Google DeepMind released Gemini 3.1 Flash approximately April 29, 2026. The primary source URL is broken, so all specifics below carry the qualification that Google DeepMind has stated them, not that they’ve been independently confirmed. Epoch AI evaluation is pending.
The headline figures from Google DeepMind: audio-to-audio latency under 150 milliseconds for Flash Live, a score of 84.2% on its Multimodal Live Eval benchmark, and a reported 15% reduction in Flash tier pricing. The model carries a 2M-token context window, consistent with prior Gemini architecture reporting. Google DeepMind claims Gemini 3.1 Flash Live achieves audio-to-audio latency under 150 milliseconds, that number hasn’t been reproduced by an independent lab. Google DeepMind reports a score of 84.2% on its Multimodal Live Eval benchmark; independent evaluation by Epoch AI is pending. Google DeepMind reportedly reduced Flash tier pricing by 15% alongside this release.
One item that’s not new: Gemini Robotics-ER 1.6. This release package references the robotics model’s performance, with Google DeepMind’s internal evaluation citing a 22% improvement in Unstructured Environment Navigation over v1.5. Robotics-ER 1.6 was covered at deployment in April in the context of Boston Dynamics industrial operations. The navigation figure is new data but comes from a self-reported benchmark on a model that’s been in deployment for two weeks. Treat it as an update, not an announcement.
Why it matters: the real-time audio and live multimodal space is becoming a tier-one product category. Voice assistants, live translation, and AI-assisted call center infrastructure all depend on latency figures that earlier-generation models couldn’t reliably hit. A sub-150ms audio-to-audio claim, if it holds under real-world load, is competitive with purpose-built real-time architectures. The 15% price cut tightens the cost calculus for developers choosing between Flash tier and alternatives. That combination, speed claim plus price reduction, is the competitive signal, not either figure in isolation.

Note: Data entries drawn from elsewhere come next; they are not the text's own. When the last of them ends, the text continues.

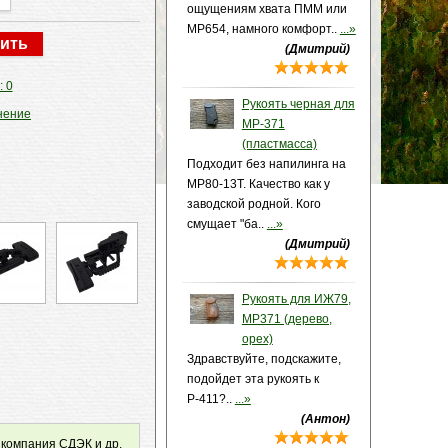
ощущениям хвата ПММ или
МР654, намного комфорт..
...»
(Дмитрий)
: 0
Рукоять черная для
нение
МР-371
(пластмасса)
Подходит без напилинга на
МР80-13Т. Качество как у
заводской родной. Кого
смущает "ба..
...»
(Дмитрий)
Рукоять для ИЖ79,
МР371 (дерево,
орех)
Здравствуйте, подскажите,
подойдет эта рукоять к
Р-411?..
...»
(Антон)
 компания СДЭК и др.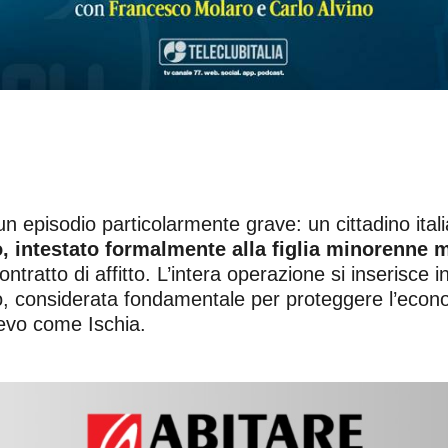
un episodio particolarmente grave: un cittadino ital
o, intestato formalmente alla figlia minorenne m
ontratto di affitto. L’intera operazione si inserisce 
vo, considerata fondamentale per proteggere l’econom
lievo come Ischia.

The unaddressed question is production-scale behavior. A latency figure measured under benchmark conditions at a single request level doesn’t tell a developer what latency looks like at 10,000 concurrent audio streams. Google DeepMind’s disclosure doesn’t address throughput at scale, which is the number that actually determines whether this model can anchor a production voice architecture. That’s not a criticism, it’s what’s missing from the announcement and what teams evaluating it for real-time deployment should demand before committing.
Context: AI inference costs have been declining across the frontier lab tier. A 15% Flash tier price reduction fits that trajectory. It also puts pressure on competing real-time audio offerings, the GPT-5.5 real-time API, in particular, occupies the same developer decision set. Developers choosing a real-time audio stack are now evaluating a price-reduced Gemini Flash against whatever competing latency claims exist, all of which are similarly self-reported pending independent evaluation.
What to watch: Epoch AI’s evaluation timeline for Gemini 3.1 Flash. If independent benchmark results diverge significantly from Google DeepMind’s reported figures, as has happened with other self-reported scores in the benchmark credibility debate, that’s a meaningful update for any team that has already selected Flash for a production real-time deployment.